Hmm... you believe in birthday cards for every toddler in your extended family doesn't mean they believe the same thing. I doubt you can or should force them to think the way you do...

south345 · 29/12/2011 19:07

Ds2 was 2 on the 27th and no grandparents gave him a card or present, uncles and aunties did but I told them i thought it was unfair if they didn't at least get a card, if I didn't bother with their kids birthdays there would be hell on!

Almostfifty · 29/12/2011 19:46

I have reached the age of almost fifty (I know, I know) and have had this all my life.

All my life.

I apparently have been bitter and twisted about it for the whole of my life. If you don't do something about it now, it will colour your child's life forever.

This from someone who tries hard not to be bitter and twisted, and can see there is more to life, but still...

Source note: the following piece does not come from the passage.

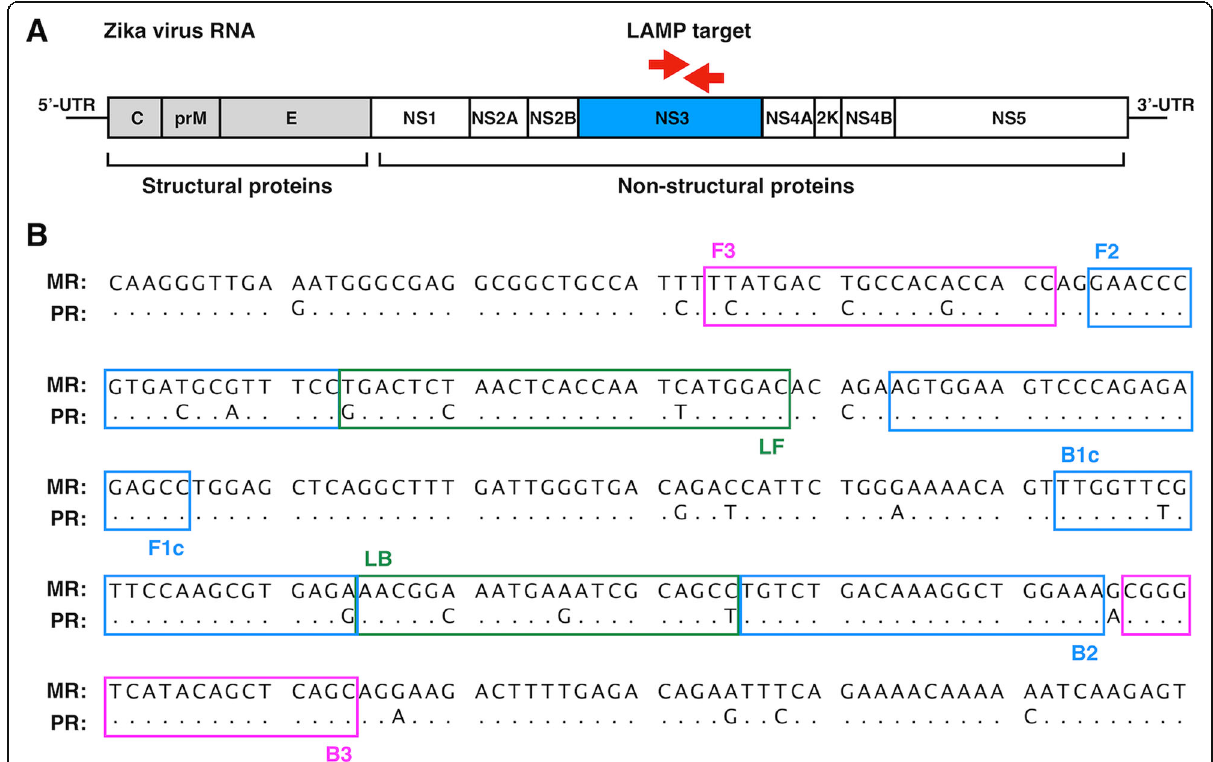
Fig. 1 Primer set for RT-LAMP targeting ZIKV MR and PR strains. a Schematic diagram of the genome region of ZIKV. The region between the two red arrows indicates the target sequence of RT-LAMP. b Partial sequence of the ZIKV NS3 region of the MR and PR strains. The primer set was designed to amplify both target sequences of the MR and PR strains. The location of each primer, FIP (F1c-F2), BIP (B1c-B2), F3, B3, Loop-F, and Loop-B, is indicated by a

Katiekatiekatekate · 29/12/2011 20:04

It's my birthday this week and even my own parents have never really been able to put on much of a show. They managed to forget themselves a few times and DH only remembers if I really, really push it. Each year just before Christmas, when I mention it's my birthday in 10 days (or whatever) a look of horror comes over his face, as though it's the very first time he's ever heard of someone having a birthday the same week as Christmas.

You'll also want to watch out for completely rubbish birthday parties because everyone's snowed in/have colds. That was the worst thing for me, it always made me think I had no friends!! I recommend introducing a half birthday in June!

needanewname · 30/12/2011 09:00

Geekette, I believe that grandparents , aunts and uncles and god parents should send a child a birthday card, yes. Also to phone that child and wish them a happy birthday. I don't give a shit about presents, I know everyone had different financial situations, but to completely ignore a child on their birthday is wrong.

kerstina · 30/12/2011 09:24

YANBU it does suck especially if even his family forgot. Sad
It was my birthday yesterday and I had cards from my family but only one of my close friends remembered and sent a card. I was feeling a bit paranoid yesterday as in what have I done this year to upset these people as they do usually make an effort. Am feeling I might forget their birthdays but that would be hard as they seem to mention it coming up weeks in advance. Grin

tkband3 · 30/12/2011 09:30

My birthday is 23rd December and when I was about 5, my mum decided I should share her birthday in August for all my big presents from family (more to do with the fact that it was a pain having to buy everything I wanted/needed in December when there was stuff I might want/need in the summer too). On my proper birthday in December, I would get cards and a few small tokens to mark the day and I would have a party around that time for my friends.

It worked well until I was 18, and then they decided I was old enough to put up with a crap date for my birthday. Poor old DH though - we seem to have developed a tradition whereby we buy presents for our three DDs to give us as well (they are still too young to buy them for themselves) so he had 8 presents to get for me last week Grin.

Summersoon · 30/12/2011 09:31

@ gapants - just to affirm what the other poster said - I wouldn't have his birthday during the school Summer holidays - once he gets to school age, it will be almost as bad as having one over Christmas! I see this with my DD's friends. I would work out when the Summer holidays usually are (about second or third week of July until early September if in England) and have his birthday just before. if you choose the first Saturday in July (as a moving date IYSWIM), he will be able to have an end-of-school year birthday party each year, which will be great, especially once he is in his teens and doing exams etc.